**Task requirements:** Rewrite the lines of the listing with every "Fiat Panda van" switched to "Fiat Doblo van" and nothing else altered.

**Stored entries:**
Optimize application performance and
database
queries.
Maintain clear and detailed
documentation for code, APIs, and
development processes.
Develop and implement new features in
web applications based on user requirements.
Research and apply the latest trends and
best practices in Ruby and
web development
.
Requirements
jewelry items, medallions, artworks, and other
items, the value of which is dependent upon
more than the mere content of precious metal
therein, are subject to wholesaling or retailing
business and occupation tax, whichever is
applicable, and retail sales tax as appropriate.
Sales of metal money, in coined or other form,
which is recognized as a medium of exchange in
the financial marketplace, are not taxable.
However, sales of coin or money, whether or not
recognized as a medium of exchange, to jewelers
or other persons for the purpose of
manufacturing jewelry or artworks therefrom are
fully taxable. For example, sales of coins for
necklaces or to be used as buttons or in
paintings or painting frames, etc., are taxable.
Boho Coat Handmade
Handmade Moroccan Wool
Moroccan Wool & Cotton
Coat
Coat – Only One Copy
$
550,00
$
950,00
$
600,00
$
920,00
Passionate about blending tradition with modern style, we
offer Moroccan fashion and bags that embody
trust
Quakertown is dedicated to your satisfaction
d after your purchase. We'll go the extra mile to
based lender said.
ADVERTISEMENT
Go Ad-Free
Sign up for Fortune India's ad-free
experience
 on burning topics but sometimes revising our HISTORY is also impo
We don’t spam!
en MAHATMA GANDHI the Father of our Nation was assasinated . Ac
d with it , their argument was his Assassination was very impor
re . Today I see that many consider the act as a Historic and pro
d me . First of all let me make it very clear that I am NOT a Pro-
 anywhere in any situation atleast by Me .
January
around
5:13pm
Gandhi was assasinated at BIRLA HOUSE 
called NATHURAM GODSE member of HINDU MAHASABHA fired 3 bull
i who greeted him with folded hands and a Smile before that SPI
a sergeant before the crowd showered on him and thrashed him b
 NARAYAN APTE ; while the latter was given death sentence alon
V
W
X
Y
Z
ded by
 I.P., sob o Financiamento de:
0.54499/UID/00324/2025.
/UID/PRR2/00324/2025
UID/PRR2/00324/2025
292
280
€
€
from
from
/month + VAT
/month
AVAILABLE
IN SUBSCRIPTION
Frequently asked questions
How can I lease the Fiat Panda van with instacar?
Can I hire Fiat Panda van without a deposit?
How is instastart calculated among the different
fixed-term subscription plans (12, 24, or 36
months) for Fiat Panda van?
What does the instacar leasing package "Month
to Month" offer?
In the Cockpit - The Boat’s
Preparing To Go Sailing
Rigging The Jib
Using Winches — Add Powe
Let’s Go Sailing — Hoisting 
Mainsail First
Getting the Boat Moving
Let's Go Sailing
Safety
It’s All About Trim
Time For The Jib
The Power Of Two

**Answer space:**
Optimize application performance and
database
queries.
Maintain clear and detailed
documentation for code, APIs, and
development processes.
Develop and implement new features in
web applications based on user requirements.
Research and apply the latest trends and
best practices in Ruby and
web development
.
Requirements
jewelry items, medallions, artworks, and other
items, the value of which is dependent upon
more than the mere content of precious metal
therein, are subject to wholesaling or retailing
business and occupation tax, whichever is
applicable, and retail sales tax as appropriate.
Sales of metal money, in coined or other form,
which is recognized as a medium of exchange in
the financial marketplace, are not taxable.
However, sales of coin or money, whether or not
recognized as a medium of exchange, to jewelers
or other persons for the purpose of
manufacturing jewelry or artworks therefrom are
fully taxable. For example, sales of coins for
necklaces or to be used as buttons or in
paintings or painting frames, etc., are taxable.
Boho Coat Handmade
Handmade Moroccan Wool
Moroccan Wool & Cotton
Coat
Coat – Only One Copy
$
550,00
$
950,00
$
600,00
$
920,00
Passionate about blending tradition with modern style, we
offer Moroccan fashion and bags that embody
trust
Quakertown is dedicated to your satisfaction
d after your purchase. We'll go the extra mile to
based lender said.
ADVERTISEMENT
Go Ad-Free
Sign up for Fortune India's ad-free
experience
 on burning topics but sometimes revising our HISTORY is also impo
We don’t spam!
en MAHATMA GANDHI the Father of our Nation was assasinated . Ac
d with it , their argument was his Assassination was very impor
re . Today I see that many consider the act as a Historic and pro
d me . First of all let me make it very clear that I am NOT a Pro-
 anywhere in any situation atleast by Me .
January
around
5:13pm
Gandhi was assasinated at BIRLA HOUSE 
called NATHURAM GODSE member of HINDU MAHASABHA fired 3 bull
i who greeted him with folded hands and a Smile before that SPI
a sergeant before the crowd showered on him and thrashed him b
 NARAYAN APTE ; while the latter was given death sentence alon
V
W
X
Y
Z
ded by
 I.P., sob o Financiamento de:
0.54499/UID/00324/2025.
/UID/PRR2/00324/2025
UID/PRR2/00324/2025
292
280
€
€
from
from
/month + VAT
/month
AVAILABLE
IN SUBSCRIPTION
Frequently asked questions
How can I lease the Fiat Doblo van with instacar?
Can I hire Fiat Doblo van without a deposit?
How is instastart calculated among the different
fixed-term subscription plans (12, 24, or 36
months) for Fiat Doblo van?
What does the instacar leasing package "Month
to Month" offer?
In the Cockpit - The Boat’s
Preparing To Go Sailing
Rigging The Jib
Using Winches — Add Powe
Let’s Go Sailing — Hoisting 
Mainsail First
Getting the Boat Moving
Let's Go Sailing
Safety
It’s All About Trim
Time For The Jib
The Power Of Two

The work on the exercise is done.